Stored data: Begin

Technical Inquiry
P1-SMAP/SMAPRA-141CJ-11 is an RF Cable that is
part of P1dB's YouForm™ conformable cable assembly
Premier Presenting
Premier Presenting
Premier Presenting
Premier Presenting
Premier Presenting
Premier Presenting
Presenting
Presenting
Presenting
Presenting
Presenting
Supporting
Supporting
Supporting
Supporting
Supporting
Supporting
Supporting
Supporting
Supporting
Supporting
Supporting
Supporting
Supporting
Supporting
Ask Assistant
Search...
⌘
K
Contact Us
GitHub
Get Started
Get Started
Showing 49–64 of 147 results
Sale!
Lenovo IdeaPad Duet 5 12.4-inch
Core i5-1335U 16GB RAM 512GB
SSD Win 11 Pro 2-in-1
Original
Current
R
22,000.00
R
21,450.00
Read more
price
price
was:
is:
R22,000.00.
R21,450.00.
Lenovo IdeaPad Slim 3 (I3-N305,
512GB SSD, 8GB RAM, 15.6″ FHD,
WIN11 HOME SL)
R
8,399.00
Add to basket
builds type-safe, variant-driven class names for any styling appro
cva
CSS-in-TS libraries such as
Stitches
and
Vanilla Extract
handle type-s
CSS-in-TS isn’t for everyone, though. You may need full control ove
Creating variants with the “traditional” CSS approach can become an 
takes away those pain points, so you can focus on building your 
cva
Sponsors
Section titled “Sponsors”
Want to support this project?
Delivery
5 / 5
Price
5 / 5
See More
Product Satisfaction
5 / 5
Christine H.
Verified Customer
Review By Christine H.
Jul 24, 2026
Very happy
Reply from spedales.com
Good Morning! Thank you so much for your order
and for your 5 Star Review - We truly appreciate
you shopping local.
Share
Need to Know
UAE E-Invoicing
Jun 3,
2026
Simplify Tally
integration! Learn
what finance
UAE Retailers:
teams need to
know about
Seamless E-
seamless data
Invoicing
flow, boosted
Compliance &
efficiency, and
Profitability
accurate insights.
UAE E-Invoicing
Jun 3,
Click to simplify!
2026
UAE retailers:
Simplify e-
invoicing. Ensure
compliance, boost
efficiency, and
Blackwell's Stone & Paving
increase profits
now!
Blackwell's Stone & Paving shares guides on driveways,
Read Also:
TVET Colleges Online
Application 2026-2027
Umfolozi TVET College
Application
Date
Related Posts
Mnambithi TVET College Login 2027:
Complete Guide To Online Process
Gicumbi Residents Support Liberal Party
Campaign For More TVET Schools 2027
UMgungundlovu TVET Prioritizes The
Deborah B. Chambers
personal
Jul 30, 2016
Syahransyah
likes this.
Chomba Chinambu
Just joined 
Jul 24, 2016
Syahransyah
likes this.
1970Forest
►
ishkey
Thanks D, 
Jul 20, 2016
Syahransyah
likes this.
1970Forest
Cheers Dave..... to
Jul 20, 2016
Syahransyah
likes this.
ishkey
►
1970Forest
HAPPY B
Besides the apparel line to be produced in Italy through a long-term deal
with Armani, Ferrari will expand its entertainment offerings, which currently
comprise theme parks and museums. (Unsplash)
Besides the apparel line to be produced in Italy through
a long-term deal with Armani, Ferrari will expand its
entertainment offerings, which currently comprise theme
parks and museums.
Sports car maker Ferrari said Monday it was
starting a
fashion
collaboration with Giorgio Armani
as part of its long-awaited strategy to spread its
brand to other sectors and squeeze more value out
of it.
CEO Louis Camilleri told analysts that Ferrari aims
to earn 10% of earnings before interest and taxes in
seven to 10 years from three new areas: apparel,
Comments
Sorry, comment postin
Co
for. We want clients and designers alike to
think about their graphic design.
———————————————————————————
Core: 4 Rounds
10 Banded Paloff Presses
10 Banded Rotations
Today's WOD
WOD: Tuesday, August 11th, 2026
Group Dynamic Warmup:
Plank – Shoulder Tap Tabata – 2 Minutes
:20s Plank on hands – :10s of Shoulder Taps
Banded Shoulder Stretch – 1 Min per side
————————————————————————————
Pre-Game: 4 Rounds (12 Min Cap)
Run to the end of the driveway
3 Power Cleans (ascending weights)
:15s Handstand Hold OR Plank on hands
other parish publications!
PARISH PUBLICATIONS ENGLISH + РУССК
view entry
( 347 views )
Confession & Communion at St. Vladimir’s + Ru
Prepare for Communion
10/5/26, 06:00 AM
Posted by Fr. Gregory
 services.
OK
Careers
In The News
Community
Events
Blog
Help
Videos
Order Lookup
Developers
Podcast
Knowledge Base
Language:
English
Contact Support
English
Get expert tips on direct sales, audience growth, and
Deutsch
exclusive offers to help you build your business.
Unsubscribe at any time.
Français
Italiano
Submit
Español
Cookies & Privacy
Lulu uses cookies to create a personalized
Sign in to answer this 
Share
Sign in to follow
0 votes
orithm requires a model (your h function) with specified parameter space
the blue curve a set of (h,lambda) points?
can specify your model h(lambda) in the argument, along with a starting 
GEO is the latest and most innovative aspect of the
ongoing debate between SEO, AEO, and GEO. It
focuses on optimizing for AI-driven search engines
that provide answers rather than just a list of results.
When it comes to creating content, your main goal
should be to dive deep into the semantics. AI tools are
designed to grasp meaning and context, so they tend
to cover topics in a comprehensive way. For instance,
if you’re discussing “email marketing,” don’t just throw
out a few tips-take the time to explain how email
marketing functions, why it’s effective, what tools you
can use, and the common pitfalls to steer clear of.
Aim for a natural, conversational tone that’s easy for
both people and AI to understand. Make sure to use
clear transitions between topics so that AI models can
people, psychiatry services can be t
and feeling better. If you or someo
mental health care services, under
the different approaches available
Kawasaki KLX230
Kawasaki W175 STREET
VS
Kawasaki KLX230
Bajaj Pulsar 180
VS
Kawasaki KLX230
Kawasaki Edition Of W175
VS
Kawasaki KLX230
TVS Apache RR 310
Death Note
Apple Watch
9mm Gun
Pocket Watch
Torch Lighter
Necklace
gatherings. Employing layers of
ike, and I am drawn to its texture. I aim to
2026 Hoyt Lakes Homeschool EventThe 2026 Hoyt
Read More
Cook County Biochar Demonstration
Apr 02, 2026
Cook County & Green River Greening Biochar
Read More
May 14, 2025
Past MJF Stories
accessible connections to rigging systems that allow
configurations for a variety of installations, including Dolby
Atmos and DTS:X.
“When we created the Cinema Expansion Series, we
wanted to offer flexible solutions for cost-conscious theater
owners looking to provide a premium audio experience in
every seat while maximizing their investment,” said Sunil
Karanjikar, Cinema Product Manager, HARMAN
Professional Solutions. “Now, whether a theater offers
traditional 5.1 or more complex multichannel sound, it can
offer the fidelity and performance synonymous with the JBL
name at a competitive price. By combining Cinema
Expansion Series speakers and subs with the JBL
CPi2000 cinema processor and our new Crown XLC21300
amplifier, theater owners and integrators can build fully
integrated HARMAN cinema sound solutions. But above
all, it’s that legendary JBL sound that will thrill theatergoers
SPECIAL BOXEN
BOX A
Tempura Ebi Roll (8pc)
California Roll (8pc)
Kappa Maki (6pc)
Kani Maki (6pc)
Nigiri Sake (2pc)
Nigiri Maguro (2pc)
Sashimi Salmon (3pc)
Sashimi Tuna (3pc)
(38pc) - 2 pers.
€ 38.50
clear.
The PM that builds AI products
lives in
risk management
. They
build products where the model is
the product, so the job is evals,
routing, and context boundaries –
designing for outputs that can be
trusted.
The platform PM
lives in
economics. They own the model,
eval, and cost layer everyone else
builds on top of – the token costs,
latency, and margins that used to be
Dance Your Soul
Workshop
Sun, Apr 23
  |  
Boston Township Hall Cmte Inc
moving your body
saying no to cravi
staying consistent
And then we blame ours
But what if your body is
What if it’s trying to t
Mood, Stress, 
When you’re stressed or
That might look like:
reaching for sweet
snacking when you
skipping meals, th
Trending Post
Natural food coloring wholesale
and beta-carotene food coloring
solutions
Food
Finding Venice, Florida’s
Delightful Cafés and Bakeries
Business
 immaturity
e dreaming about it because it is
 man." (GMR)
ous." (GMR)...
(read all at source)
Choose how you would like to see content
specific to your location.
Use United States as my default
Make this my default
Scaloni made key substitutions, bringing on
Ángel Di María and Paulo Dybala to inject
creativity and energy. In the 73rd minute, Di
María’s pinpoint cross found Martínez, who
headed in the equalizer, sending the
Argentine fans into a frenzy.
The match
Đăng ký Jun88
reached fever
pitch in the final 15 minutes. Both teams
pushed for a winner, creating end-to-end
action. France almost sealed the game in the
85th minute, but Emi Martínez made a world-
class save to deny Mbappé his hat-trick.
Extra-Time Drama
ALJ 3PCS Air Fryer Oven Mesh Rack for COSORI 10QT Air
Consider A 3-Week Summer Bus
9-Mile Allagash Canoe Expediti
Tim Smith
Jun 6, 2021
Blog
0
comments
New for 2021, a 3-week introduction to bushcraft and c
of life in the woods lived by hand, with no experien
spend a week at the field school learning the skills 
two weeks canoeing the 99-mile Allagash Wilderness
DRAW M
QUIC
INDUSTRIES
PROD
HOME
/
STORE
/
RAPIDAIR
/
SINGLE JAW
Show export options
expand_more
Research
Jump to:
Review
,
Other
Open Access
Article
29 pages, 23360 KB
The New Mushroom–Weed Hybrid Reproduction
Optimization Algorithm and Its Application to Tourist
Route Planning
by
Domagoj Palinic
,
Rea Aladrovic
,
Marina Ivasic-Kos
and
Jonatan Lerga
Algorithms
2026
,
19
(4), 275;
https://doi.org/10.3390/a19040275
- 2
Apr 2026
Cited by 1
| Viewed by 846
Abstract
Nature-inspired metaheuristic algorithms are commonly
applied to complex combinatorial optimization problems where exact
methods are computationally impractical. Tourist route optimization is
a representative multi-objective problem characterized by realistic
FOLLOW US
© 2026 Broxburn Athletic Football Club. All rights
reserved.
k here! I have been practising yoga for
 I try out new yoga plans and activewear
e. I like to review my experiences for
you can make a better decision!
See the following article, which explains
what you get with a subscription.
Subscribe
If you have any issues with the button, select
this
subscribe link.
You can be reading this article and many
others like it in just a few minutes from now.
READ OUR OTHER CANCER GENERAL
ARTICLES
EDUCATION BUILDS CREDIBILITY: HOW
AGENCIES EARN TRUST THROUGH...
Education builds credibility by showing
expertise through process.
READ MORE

Stored data: End

Among the lines of the data above, find those with the word "Ferrari" and show them.

with Armani, Ferrari will expand its entertainment offerings, which currently
a long-term deal with Armani, Ferrari will expand its
Sports car maker Ferrari said Monday it was
CEO Louis Camilleri told analysts that Ferrari aims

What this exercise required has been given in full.